Chop the bacon into small pieces and heat a skillet over medium-high heat. Cook the bacon until it’s crispy and golden, then transfer it to a paper towel-lined plate. Leave some rendered bacon fat in the skillet to add flavor to the chicken.
Slice the chicken breasts into thinner pieces, pat them dry, and season with salt, pepper, and garlic powder. Lightly coat each piece in flour, shaking off the excess. Brown the chicken in the skillet with the bacon fat, cooking until golden on both sides. Set the cooked chicken aside on a plate.
Melt butter in the skillet and add sliced mushrooms. Sprinkle in Italian seasoning and sauté until the mushrooms become tender and golden. Stir in the minced garlic and cook until fragrant, being careful not to burn it.
Pour Riesling wine into the skillet to deglaze it. Scrape up the browned bits for extra flavor and reduce the wine by half. Stir in the heavy cream, allowing the sauce to thicken slightly. Return the cooked chicken and bacon to the skillet, letting them simmer gently in the creamy sauce until the chicken is fully cooked and juicy.

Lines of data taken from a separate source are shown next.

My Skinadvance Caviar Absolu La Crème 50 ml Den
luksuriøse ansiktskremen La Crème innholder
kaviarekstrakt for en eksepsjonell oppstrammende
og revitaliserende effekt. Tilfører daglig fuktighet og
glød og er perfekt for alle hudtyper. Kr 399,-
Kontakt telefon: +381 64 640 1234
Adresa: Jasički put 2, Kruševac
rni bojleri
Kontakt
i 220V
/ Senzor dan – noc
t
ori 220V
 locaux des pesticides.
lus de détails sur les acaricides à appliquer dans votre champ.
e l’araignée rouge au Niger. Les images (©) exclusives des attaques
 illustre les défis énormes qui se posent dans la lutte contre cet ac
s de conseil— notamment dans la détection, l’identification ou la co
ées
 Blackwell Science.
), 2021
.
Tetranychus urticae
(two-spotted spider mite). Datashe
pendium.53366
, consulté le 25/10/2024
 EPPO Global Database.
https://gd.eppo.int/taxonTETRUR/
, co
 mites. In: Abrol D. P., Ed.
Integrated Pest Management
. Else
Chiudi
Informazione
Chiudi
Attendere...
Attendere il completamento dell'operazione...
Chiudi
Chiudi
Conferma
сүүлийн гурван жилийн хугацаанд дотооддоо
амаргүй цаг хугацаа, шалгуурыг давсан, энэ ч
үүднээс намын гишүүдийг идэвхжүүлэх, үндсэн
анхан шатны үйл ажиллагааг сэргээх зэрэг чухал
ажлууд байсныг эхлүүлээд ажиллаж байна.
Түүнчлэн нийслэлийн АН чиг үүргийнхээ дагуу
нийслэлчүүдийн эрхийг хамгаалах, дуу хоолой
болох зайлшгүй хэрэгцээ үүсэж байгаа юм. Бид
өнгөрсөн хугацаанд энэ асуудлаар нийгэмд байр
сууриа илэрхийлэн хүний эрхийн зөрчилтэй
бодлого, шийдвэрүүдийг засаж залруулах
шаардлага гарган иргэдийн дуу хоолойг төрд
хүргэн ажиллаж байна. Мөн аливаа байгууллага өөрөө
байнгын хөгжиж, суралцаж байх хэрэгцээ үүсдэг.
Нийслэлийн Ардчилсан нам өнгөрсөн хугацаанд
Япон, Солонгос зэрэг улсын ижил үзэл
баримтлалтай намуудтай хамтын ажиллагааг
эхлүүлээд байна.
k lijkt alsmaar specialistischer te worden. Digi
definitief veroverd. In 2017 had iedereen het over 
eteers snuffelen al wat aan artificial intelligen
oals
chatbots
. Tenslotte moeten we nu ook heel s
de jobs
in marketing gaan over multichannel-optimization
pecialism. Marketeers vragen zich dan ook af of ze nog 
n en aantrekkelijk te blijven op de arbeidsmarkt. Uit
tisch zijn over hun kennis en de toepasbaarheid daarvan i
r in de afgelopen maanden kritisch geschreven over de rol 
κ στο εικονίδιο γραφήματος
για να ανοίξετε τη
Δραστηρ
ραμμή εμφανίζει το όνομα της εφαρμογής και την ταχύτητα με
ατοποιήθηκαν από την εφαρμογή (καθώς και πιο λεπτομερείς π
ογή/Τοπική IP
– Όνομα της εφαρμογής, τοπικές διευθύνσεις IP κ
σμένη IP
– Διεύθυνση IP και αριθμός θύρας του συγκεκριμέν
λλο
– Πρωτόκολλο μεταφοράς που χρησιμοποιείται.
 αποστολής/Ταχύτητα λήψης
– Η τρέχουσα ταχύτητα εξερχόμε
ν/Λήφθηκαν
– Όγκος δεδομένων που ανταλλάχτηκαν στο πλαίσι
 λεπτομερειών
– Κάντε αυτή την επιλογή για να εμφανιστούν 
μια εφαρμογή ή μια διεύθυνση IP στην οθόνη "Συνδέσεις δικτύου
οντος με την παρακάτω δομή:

While the sauce simmers, boil the spaghetti until al dente. Drain it and toss with butter and Parmesan cheese for a simple and delicious side.
Plate the chicken over a bed of buttery pasta. Spoon the rich Riesling sauce generously over the dish, and sprinkle with freshly chopped parsley or extra Parmesan for a bright finishing touch. Serve immediately and enjoy!